For his egregious technical error, Len Steinke, owner of Morgan Travel Service in Fort Morgan, Colo., received a debit memo from Northwest for $358.88.

Steinke was told that he had failed to "end the record" properly on a seven-day advance-purchase reservation for an elderly client. His 80-year old client had booked a $470.72 seat from Denver to Fargo, N.D., but she had failed to stop by for the ticket within the required 24-hour time limit.

When she appeared a week later, Steinke canceled the old reservation and rebooked her at the same $470.72 fare as still priced in the agency's Apollo reservations system. He assumed everything would be OK. There was nothing wrong with the new ticket. But shame on him. He had failed to hit the "end of record" button while canceling the original reservation.

When he inquired about the $358.88 debit memo -- charging him, in effect, for the coach fare -- the airline's auditor told him, "Pay it, it's our airline."


Why Northwest would treat anyone like that -- let alone its sales agent who could have booked his client on United -- is beyond us.

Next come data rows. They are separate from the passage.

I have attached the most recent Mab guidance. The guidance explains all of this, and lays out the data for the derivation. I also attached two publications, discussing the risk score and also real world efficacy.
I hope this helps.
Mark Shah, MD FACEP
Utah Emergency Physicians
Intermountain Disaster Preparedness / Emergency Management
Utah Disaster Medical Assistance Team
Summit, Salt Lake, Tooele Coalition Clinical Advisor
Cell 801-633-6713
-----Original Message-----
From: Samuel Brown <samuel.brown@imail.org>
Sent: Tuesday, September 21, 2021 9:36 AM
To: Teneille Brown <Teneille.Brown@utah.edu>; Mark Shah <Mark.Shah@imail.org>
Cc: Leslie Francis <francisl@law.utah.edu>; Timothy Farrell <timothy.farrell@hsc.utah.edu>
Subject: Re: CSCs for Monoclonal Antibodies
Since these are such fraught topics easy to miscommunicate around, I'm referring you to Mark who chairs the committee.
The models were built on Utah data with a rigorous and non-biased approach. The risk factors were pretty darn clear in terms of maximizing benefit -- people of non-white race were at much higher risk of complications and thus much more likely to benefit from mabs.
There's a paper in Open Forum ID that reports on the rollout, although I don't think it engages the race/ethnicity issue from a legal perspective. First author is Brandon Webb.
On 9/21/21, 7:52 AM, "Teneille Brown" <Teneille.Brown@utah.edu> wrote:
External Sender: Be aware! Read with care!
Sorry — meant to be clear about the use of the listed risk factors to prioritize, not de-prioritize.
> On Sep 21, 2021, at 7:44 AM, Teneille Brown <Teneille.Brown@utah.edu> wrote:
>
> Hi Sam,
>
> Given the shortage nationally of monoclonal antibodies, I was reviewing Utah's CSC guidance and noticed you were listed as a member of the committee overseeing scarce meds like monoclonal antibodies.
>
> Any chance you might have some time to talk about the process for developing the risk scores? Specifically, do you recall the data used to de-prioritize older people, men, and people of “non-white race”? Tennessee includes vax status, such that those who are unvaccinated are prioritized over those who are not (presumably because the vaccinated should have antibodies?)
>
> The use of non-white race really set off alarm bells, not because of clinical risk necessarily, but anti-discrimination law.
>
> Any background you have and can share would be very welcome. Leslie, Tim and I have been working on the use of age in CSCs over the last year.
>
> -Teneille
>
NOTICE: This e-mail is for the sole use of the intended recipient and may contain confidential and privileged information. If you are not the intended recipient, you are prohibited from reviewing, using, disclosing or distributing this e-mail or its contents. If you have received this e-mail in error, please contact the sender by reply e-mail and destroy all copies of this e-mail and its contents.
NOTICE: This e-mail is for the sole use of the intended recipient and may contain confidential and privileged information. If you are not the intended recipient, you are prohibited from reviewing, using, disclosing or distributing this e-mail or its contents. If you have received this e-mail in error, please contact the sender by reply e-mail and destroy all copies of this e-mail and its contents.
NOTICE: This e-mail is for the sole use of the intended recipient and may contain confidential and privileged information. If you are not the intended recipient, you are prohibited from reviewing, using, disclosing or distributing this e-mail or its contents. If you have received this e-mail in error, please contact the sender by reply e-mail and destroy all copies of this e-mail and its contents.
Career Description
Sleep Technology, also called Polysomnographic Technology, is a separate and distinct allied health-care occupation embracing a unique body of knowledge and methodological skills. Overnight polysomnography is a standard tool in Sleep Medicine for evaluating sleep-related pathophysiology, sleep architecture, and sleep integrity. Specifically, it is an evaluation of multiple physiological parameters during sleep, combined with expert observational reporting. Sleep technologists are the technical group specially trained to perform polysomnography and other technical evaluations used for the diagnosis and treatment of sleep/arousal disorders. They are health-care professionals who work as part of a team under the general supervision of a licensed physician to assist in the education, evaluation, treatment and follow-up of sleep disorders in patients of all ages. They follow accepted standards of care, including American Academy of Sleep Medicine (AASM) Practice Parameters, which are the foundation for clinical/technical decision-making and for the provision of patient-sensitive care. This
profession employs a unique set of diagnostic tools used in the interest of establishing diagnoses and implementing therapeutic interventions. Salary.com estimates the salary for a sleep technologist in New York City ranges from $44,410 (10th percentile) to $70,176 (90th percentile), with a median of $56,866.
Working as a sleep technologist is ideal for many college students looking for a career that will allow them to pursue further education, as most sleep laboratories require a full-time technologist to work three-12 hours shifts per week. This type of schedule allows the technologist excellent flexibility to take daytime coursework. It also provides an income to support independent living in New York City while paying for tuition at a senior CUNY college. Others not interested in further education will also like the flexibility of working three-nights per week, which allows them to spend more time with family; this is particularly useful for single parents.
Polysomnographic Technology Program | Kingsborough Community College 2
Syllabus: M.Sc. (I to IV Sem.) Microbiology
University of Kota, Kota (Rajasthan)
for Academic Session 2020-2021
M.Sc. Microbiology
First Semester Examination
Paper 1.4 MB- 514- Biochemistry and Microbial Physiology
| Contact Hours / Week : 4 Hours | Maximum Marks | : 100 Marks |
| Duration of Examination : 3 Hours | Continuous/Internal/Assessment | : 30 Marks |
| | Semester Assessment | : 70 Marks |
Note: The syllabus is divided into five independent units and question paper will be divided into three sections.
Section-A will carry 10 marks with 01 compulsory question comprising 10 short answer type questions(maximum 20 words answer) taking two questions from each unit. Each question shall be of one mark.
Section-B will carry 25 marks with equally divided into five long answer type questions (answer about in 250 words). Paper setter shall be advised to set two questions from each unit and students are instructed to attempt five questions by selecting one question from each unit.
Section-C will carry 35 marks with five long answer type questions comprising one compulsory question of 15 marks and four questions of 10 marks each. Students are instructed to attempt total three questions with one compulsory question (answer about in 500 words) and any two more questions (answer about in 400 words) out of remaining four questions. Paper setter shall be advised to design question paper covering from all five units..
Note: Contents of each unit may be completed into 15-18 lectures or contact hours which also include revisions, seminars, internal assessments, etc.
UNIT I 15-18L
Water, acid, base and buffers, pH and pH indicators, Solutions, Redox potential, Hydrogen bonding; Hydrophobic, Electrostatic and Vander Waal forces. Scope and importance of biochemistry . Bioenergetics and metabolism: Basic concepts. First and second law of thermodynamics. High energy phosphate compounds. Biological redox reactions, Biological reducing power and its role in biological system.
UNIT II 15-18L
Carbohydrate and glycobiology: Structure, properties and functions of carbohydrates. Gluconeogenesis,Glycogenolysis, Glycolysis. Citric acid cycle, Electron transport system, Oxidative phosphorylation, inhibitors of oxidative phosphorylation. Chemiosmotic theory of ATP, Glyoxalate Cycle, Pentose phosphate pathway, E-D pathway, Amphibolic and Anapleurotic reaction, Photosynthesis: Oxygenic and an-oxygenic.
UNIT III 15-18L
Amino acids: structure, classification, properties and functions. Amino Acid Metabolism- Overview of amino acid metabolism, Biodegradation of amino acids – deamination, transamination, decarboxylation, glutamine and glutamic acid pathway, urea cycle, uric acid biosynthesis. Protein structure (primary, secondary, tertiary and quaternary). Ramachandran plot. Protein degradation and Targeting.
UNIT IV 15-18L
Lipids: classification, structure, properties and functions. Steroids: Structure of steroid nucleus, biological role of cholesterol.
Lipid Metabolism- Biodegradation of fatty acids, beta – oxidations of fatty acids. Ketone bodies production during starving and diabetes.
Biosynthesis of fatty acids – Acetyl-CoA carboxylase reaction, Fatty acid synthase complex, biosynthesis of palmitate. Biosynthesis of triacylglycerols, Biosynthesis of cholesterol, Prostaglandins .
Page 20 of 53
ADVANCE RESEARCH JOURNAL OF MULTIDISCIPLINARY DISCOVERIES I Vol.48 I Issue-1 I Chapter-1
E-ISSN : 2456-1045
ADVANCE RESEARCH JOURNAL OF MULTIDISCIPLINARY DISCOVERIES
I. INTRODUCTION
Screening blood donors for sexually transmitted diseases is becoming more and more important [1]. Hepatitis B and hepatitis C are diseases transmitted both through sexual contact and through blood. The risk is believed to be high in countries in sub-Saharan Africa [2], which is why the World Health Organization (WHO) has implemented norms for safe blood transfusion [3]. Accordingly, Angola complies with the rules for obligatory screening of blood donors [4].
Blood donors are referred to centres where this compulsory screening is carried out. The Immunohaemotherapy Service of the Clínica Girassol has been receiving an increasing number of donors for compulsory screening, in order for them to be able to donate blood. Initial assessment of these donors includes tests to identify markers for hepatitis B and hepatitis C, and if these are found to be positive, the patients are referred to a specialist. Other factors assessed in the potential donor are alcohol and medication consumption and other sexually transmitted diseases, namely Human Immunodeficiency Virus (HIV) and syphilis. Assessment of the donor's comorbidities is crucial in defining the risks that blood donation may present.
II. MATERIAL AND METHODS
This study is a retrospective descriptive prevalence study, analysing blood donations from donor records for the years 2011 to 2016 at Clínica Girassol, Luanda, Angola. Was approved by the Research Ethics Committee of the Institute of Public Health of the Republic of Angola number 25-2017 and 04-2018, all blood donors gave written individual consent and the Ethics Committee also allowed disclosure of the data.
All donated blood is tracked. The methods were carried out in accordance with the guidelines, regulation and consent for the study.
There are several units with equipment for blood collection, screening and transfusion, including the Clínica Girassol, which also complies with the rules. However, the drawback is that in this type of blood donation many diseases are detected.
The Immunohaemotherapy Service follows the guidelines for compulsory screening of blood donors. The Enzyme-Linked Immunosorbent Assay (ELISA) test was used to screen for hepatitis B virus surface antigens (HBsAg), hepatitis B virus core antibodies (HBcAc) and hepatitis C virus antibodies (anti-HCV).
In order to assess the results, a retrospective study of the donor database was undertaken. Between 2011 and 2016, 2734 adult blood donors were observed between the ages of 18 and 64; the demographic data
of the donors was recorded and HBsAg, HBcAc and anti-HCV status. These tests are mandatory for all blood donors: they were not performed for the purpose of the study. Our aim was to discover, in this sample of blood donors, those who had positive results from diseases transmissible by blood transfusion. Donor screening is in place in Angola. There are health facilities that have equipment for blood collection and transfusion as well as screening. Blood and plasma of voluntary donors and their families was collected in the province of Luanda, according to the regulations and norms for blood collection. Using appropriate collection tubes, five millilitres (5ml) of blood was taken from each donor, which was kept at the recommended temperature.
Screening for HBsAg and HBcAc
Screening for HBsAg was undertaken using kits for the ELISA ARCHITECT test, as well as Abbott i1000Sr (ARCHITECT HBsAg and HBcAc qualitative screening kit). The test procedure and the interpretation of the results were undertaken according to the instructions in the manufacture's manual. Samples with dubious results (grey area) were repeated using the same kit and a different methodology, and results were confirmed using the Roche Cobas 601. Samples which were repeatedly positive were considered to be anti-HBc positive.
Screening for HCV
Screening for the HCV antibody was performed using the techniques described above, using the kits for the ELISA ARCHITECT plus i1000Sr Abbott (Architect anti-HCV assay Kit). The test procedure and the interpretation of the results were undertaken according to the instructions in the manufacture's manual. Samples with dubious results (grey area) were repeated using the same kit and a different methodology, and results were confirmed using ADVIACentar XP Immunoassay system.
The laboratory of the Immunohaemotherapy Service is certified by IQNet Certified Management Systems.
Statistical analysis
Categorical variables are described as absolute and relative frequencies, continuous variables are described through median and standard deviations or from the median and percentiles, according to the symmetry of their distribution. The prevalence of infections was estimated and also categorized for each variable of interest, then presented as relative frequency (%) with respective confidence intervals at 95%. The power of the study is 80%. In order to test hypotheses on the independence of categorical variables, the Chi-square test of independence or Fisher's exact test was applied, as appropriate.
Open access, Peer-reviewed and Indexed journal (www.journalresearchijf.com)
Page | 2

It ought to know that CRS vendors do not make it easy for agents under fire, taking call after call, to transfer data. There is a time-consuming process to end one record and then start another.

When we asked our own bright, cheery and articulate agent if airlines could make the process simpler, she said, "Oh, please! The airlines do not miss any opportunity to screw travel agents. They are trying to make it as difficult as possible for us. I'm convinced of that."

The $358.88 bears no relationship to the cost of this innocent slip. It was not money collected from the passenger, who paid for a 7-day advance-purchase fare. The "punishment" -- if that's what it is supposed to be -- does not fit the crime. What's more, there is no appeals process. If it's not quite theft, what is it?